As a child of middle class parents growing up in the eastern city of Wernhoutsbrug, Steven was unusually rowdy. Robbert Fransoos, one of his child companions, joined him in kindergarten and ended up graduating ahead of him in high school. Robbert described how Steven seemed disinterested in the school curriculum and would often get into fights with other kids. He was expelled from the vocational-preparatory programme at the Wernhoutsbrugger Lyceum at age fourteen but his parents pushed hard for his acceptance at the Generaal Aaldenberg College, a charter school with a focus on strict discipline, inter-student competition and strenuous physical activity.
Steven thrived in this new environment and displayed a talent for the science curriculum that had not been discovered by the standardised tests that he had previously taken. Taelman enrolled in the military immediately after his graduation and claims to have breezed through the Landmacht officers’ school. During one of the extensive desert training missions in Ale-Yarok he earned his nickname, ‘Staalman’, or ‘man of steel’, and won the respect of his fellow officers.
After graduating officer school and receiving a commission as a Lieutenant, Taelman angled for command of a Peace Corps infantry platoon, with its potential for seeing combat abroad. He was reportedly livid when his superiors decided that he didn’t fit the profile of a peace corps officer, and instead appointed him to a post at army appropriations.
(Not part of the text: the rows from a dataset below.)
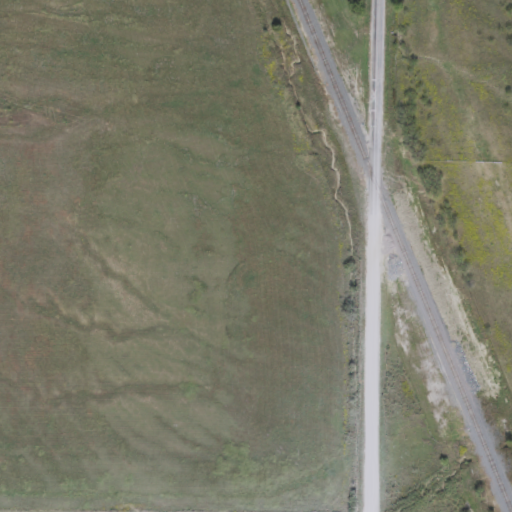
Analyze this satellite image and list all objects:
road: (374, 255)
railway: (404, 255)
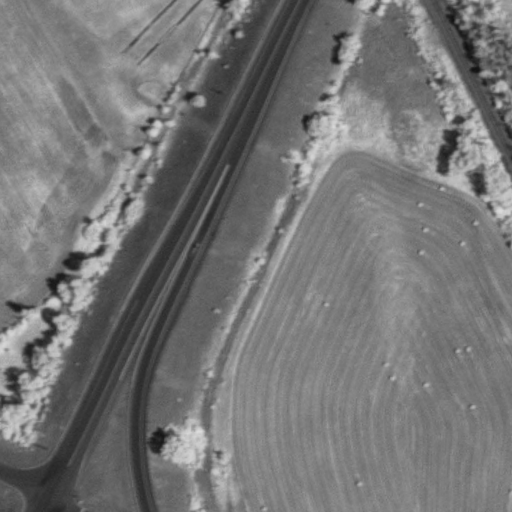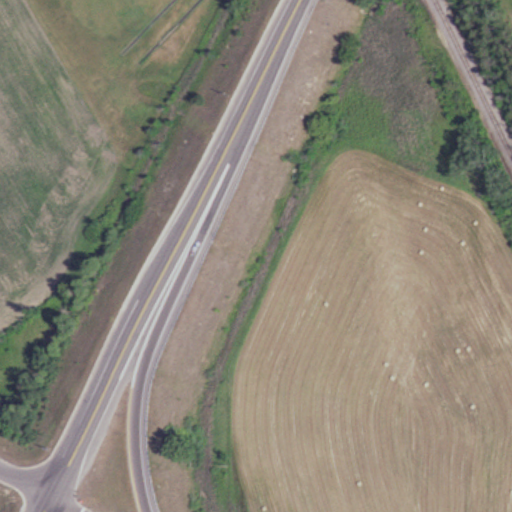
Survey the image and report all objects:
railway: (475, 73)
road: (166, 256)
road: (139, 395)
road: (24, 468)
road: (70, 496)
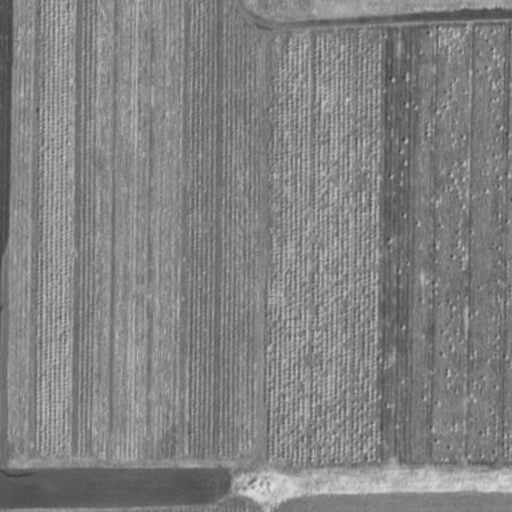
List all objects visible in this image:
crop: (364, 7)
road: (371, 18)
crop: (251, 258)
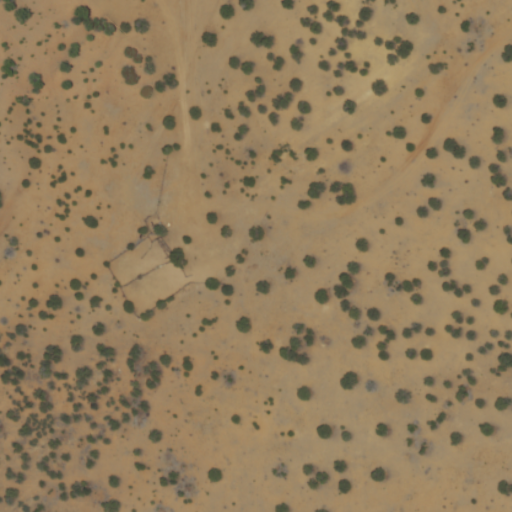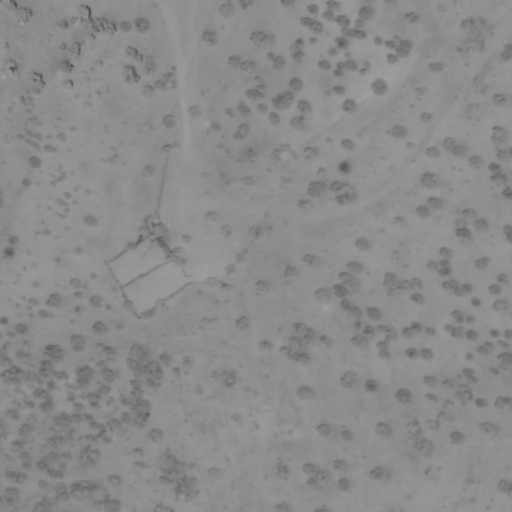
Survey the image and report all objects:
road: (404, 178)
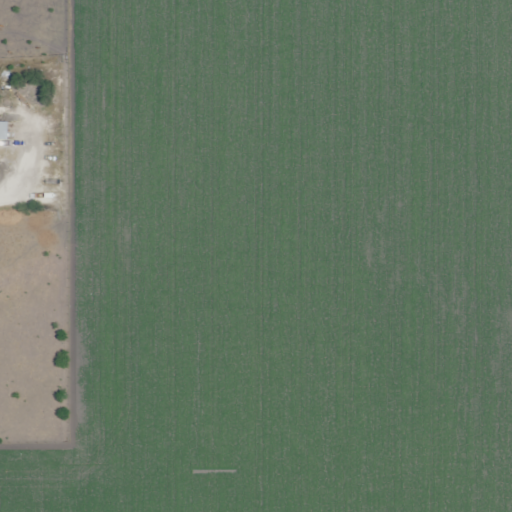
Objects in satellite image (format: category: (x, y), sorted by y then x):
building: (7, 130)
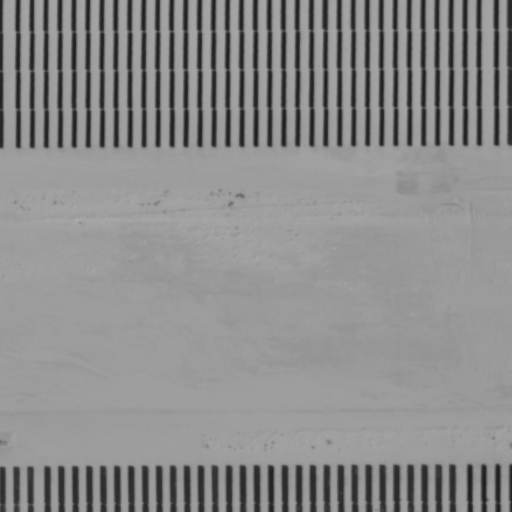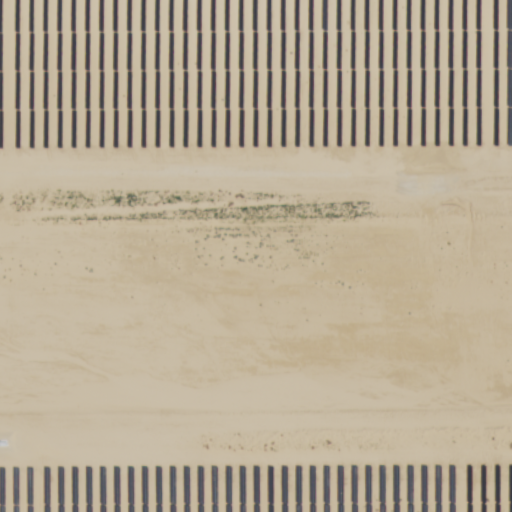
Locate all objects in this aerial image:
solar farm: (256, 256)
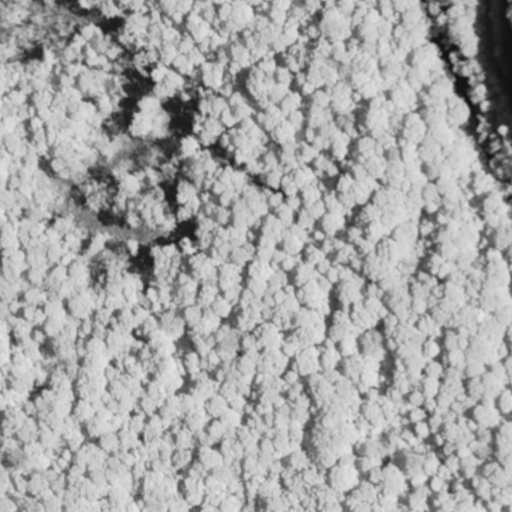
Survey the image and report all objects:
road: (511, 9)
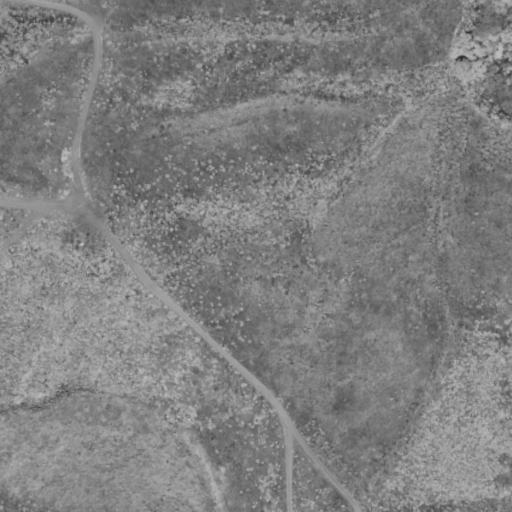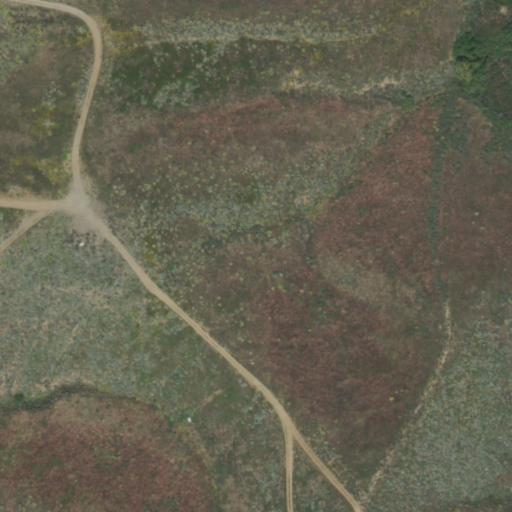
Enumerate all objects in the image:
road: (44, 200)
road: (125, 252)
road: (314, 466)
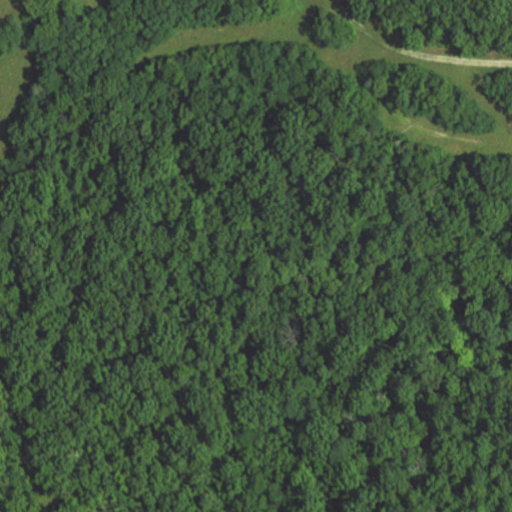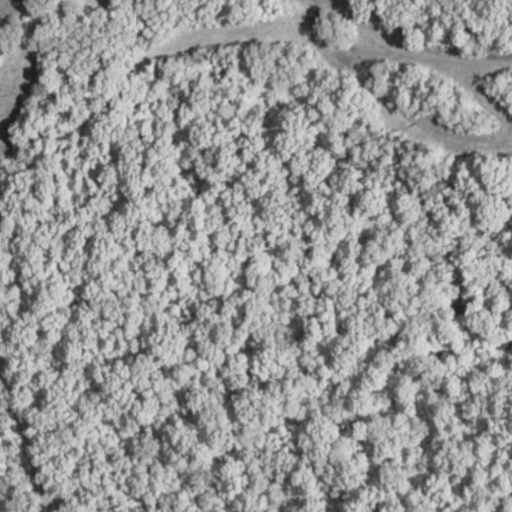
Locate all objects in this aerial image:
road: (393, 46)
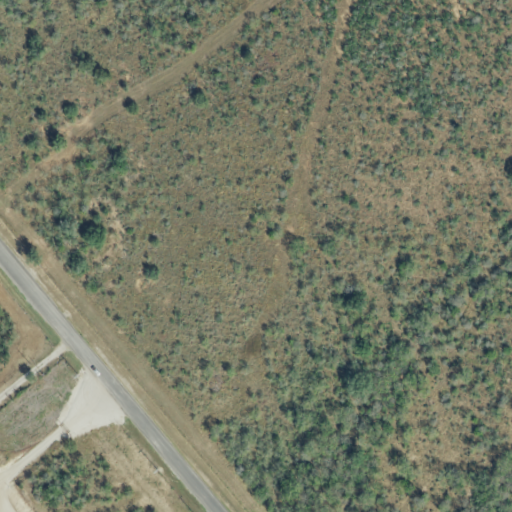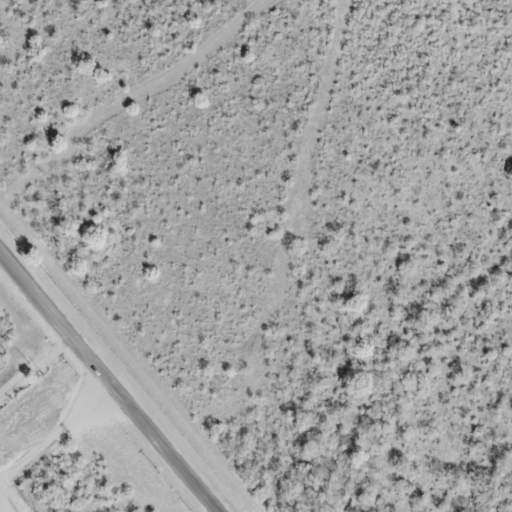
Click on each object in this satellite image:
road: (38, 361)
road: (115, 373)
road: (56, 421)
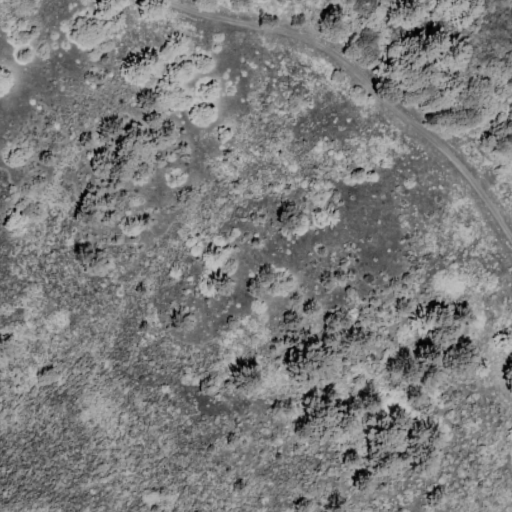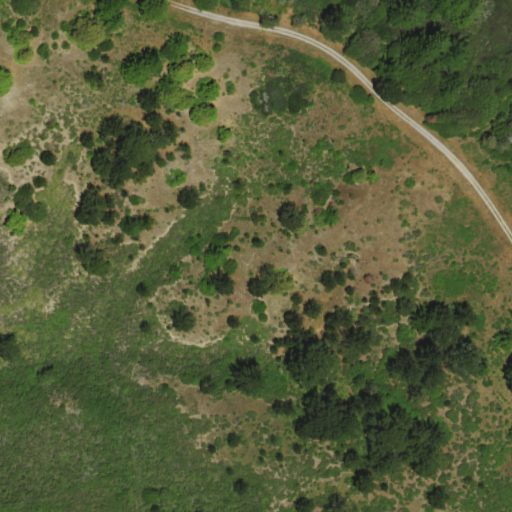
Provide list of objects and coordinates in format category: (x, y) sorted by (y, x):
road: (360, 77)
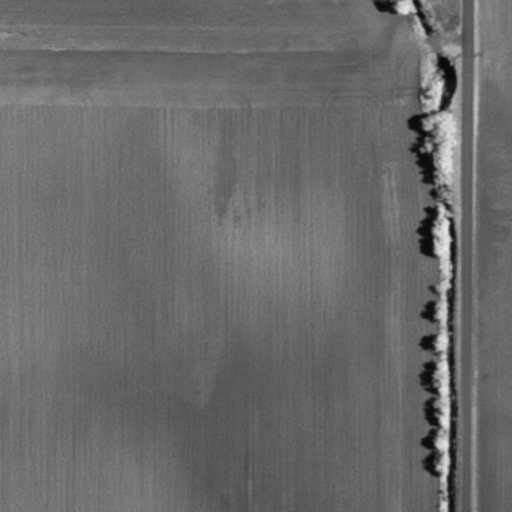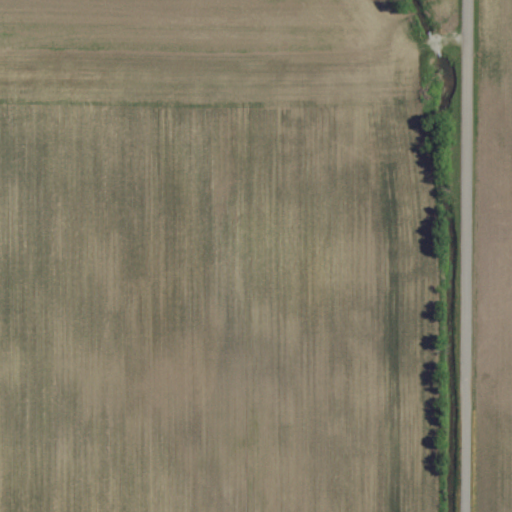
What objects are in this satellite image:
road: (399, 44)
road: (467, 256)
The opinions of the people he served alongside during his time at army appropriations are mixed: nobody doubts his keen interest in technology, industry and science. At the same time, one of his detractors from that time thought of him as superficial, hasty, restless, unable to relax, lacking the drive to see things through to the end and having little sense for sobriety, for balance and boundaries, or even for at times for reality.
"Men like Staalman are behind much of the ill-thought gunboat diplomacy, the reckless military interventions and bluster that has characterised our foreign policy", this detractor said when interviewed about Taelmans’ later appointment to the general staff, speaking on condition of anonymity. "I once heard him say that the people of Knootoss are eager for war, but that they just don’t know it yet. Outrageous, delusional stuff. Pure projection."
Even so, there are few people willing to criticise the General and see their name in print. Eccentric, technically brilliant and outrageously aggressive, ‘Staalman’ may represent the best and the worst that the Dutch Democratic Republic has to offer.